From stone quarry to law school
Sumedha Kailash, director of India’s Bal Ashram rehabilitation centre, tells the story of two child labourers whose lives were transformed by education
According to a report released last week by the International Labour Organization there are 168 million child labourers around the world. Of these, 85 million are engaged in the worst forms of labour – work detrimental to their physical and mental health, slavery and prostitution. The report, ‘Marking Progress Against Child Labour’, paints a shocking picture.
Many millions of the children whose lives it documents live in India. But India is also home to individual stories that demonstrate the power of education to break the cycle of forced labour, giving children the opportunity to escape poverty and realise their true potential.
In 2007, a group of former child labourers met Gordon Brown, the then UK Chancellor of Exchequer, in New Delhi. Mr Brown has long championed the cause of child education. Among the children were Kinsu Kumar, a former car cleaner, and Amar Lal, born into bonded labour in a stone quarry.
Kinsu was born in 1995 in the Mirzapur district of Uttar Pradesh in northern India, and started working when he was six years old. Poverty, a lack of information about education or any way to access to it kept him out of school. Amar belongs to the Banjara community, a nomadic Indian tribe that has been socially excluded for centuries. One of six brothers and sisters, he and his family were bonded by debt as labourers to a stone-quarry contractor in Rajasthan.
From a young age Amar would assist his father in breaking stones into smaller pieces. This task had to be done by hand, which meant that Amar had to work with instruments that weighed as much as he did. For this young boy such extreme circumstances made education next to impossible.
At the 2007 meeting, Gordon Brown asked Kinsu what he wanted to be when he grew up. Kinsu told him about his love for mathematics and his ambition to become an engineer. Amar told Mr Brown that he wanted to become a lawyer. Six years on, Kinsu is still working hard, but he isn’t cleaning cars – he is attempting to ace his exams in his mechanical engineering class at a prestigious institute of engineering and technology. For his part Amar has earned himself a place at a prominent Indian law school. Mr Brown’s advice to work hard helped motivate them to achieve their dreams.
The boys’ lives began to change when they were rescued by Bachpan Bachao Andolan, an Indian civil society group founded by the noted activist Kailash Satyarthi in 1980. The organization, of which I am the director, has freed at least 82,000 children like Kinsu and Amar from child labour and slavery. The boys spent more than a decade of their lives in Bal Ashram, a rehabilitation home run by the group where they were fortunate enough to receive an education.
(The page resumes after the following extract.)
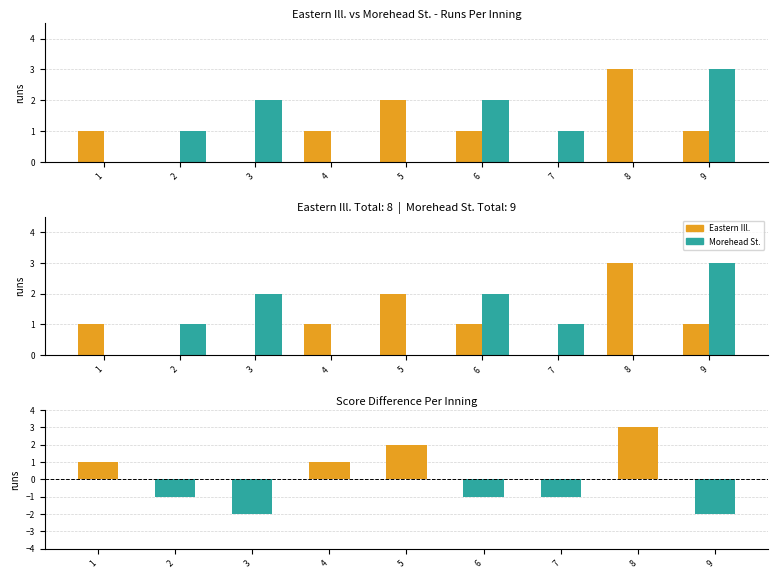

Which series has the largest range (max minus min)?

Run Difference (EIL - MST)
In 2009, Kinsu was invited to speak at a High Level Panel on education at the European Union, convened by the President of the World Bank and Gordon Brown (by this time Prime Minister of Great Britain). He was invited to speak again in 2010, this time at the Global Child Labour Conference at the Hague. At the age of 10, Amar was chosen to be the voice of the world’s out of school children at UNESCO’s High Level Group meeting in December 2007 in Dakar, Senegal.
About a year ago, Amar and Kinsu met Gordon Brown, now the UN Envoy for Global Education, for a third time at their rehabilitation center in New Delhi. Mr Brown recognized Kinsu and remembered his hope to become an engineer.
Kinsu Kumar and Amar Lal were fortunate to be freed from child labour and were able to receive education of good quality. While we at Bachpan Bachao Andolan celebrate their achievements and wait eagerly to see the men they will grow into, we are painfully aware that not every child has the opportunity that these young men did.
Education and child labour are inter-related, and the elimination of child labour is central to the cause of universal education. As well as being the key to the overall development of any individual, education is the key to economic growth and sustainability for any country. On the path to education for all, urgent and coordinated efforts must come from governments to prohibit all forms of child labour.
Amar and Kinsu show vividly the power of education – but they are the exceptions, not the norm. There must be political will in every nation, backed with investment and clear-sighted policies, until one day we can provide education for all the children of the world.